• [Request]
Count the lines below that contain the string "Audio", with uppercase and lowercase treated as different, and reply with only the number.

• [Given entries]
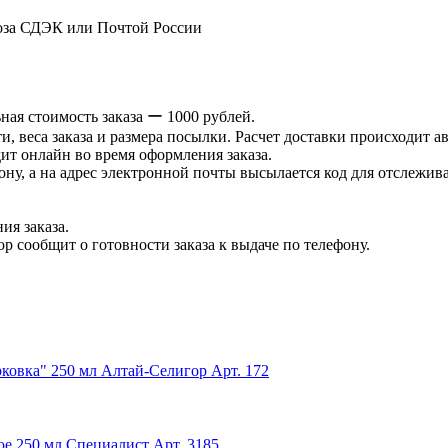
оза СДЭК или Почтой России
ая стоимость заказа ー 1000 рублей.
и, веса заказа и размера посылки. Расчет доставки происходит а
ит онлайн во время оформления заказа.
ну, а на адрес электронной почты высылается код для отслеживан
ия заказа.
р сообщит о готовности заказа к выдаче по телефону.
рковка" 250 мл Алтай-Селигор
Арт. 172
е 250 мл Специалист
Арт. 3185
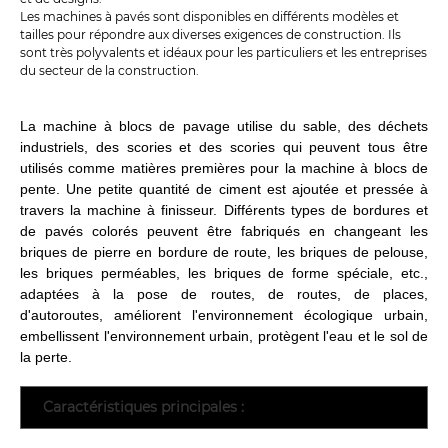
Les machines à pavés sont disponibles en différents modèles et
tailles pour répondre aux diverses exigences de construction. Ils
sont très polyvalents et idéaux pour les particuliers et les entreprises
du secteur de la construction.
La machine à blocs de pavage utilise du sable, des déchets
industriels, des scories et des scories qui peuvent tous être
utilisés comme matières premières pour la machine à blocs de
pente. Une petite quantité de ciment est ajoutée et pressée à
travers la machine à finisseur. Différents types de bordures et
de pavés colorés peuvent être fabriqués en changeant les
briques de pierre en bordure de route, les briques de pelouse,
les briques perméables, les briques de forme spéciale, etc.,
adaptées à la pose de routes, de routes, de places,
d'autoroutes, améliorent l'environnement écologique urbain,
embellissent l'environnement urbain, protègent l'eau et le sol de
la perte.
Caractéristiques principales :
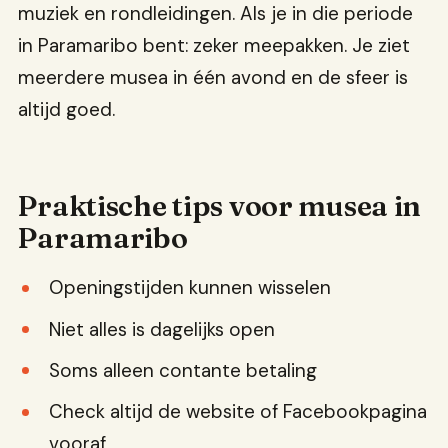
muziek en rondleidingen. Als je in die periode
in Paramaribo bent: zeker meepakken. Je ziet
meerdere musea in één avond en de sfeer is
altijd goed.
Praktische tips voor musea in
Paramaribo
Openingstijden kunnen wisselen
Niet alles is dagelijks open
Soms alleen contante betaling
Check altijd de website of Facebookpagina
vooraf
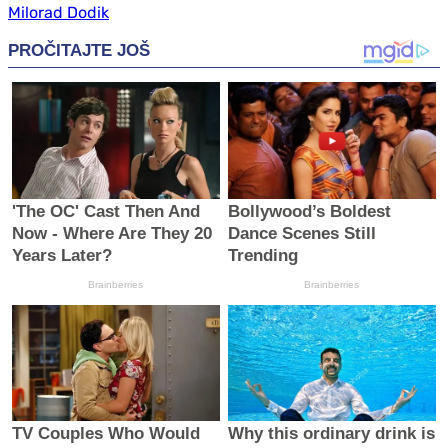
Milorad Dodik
--
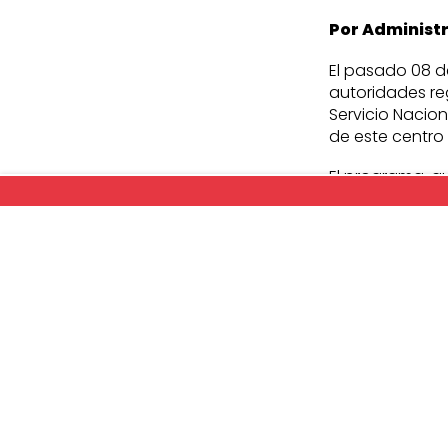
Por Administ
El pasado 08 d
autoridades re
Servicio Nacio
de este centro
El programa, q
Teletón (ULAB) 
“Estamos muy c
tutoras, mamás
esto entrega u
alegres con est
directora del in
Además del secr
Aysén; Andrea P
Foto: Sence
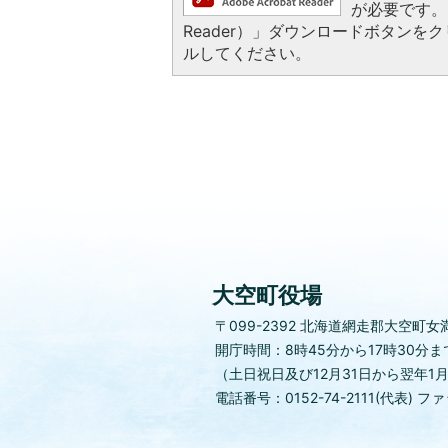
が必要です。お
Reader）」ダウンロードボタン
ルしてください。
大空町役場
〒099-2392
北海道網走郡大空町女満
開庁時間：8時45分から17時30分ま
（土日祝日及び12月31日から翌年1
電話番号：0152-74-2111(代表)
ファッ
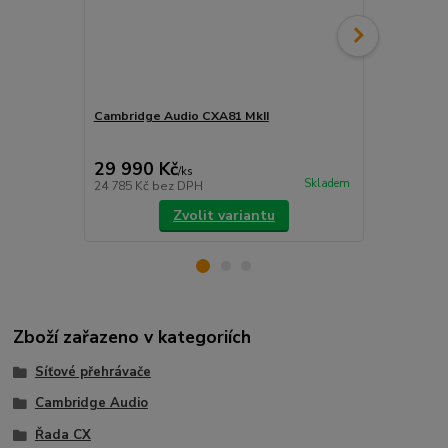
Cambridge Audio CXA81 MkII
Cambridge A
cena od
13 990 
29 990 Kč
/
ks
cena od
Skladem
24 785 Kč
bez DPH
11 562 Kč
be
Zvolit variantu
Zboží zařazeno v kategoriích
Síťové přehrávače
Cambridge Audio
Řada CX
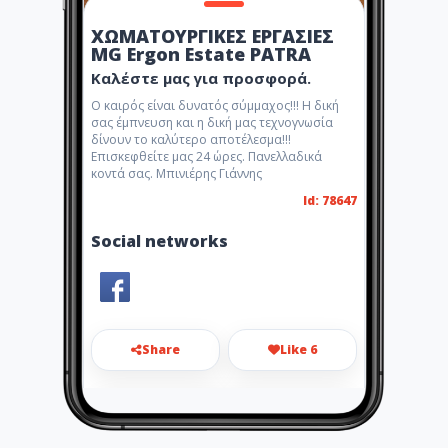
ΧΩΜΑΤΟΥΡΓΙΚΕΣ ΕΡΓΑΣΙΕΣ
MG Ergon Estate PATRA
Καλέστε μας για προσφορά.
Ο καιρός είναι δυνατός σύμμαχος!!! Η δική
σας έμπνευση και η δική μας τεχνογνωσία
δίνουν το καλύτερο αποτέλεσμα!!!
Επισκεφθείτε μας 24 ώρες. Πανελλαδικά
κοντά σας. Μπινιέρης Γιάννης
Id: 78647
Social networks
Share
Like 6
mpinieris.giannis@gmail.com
--
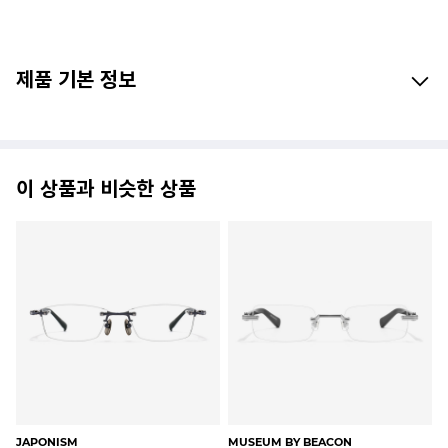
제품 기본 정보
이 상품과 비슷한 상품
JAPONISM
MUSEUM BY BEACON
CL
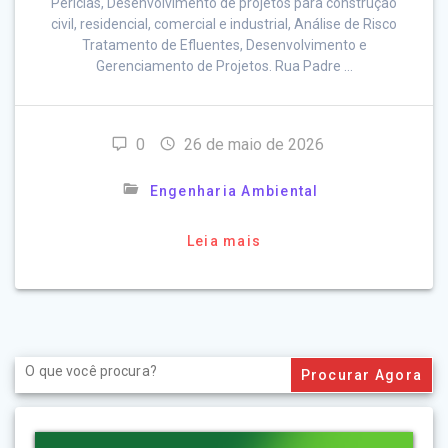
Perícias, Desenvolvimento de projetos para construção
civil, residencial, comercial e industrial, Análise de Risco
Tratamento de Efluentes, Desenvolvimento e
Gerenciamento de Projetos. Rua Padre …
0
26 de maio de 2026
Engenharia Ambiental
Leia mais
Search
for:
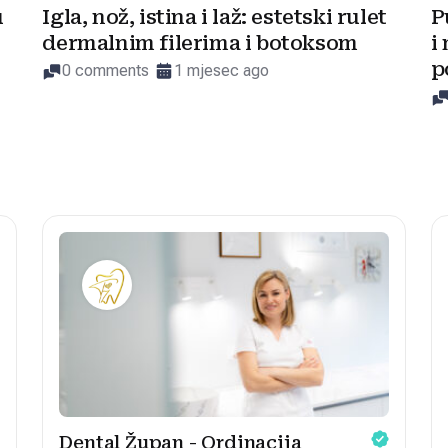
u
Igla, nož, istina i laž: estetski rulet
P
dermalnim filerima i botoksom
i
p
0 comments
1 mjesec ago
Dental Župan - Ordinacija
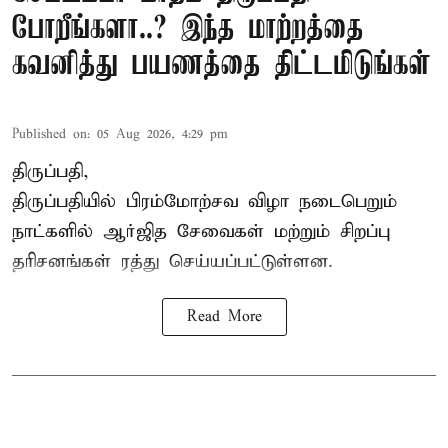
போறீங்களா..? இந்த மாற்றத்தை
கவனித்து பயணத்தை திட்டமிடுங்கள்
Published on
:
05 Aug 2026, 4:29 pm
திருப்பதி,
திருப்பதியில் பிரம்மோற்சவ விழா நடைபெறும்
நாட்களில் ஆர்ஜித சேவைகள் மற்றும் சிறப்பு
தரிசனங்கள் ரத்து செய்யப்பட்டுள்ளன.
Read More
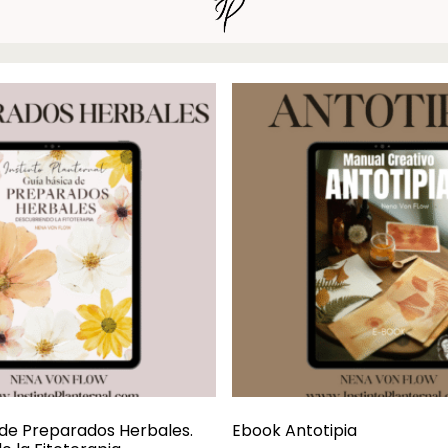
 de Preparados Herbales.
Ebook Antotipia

• [Task output]
2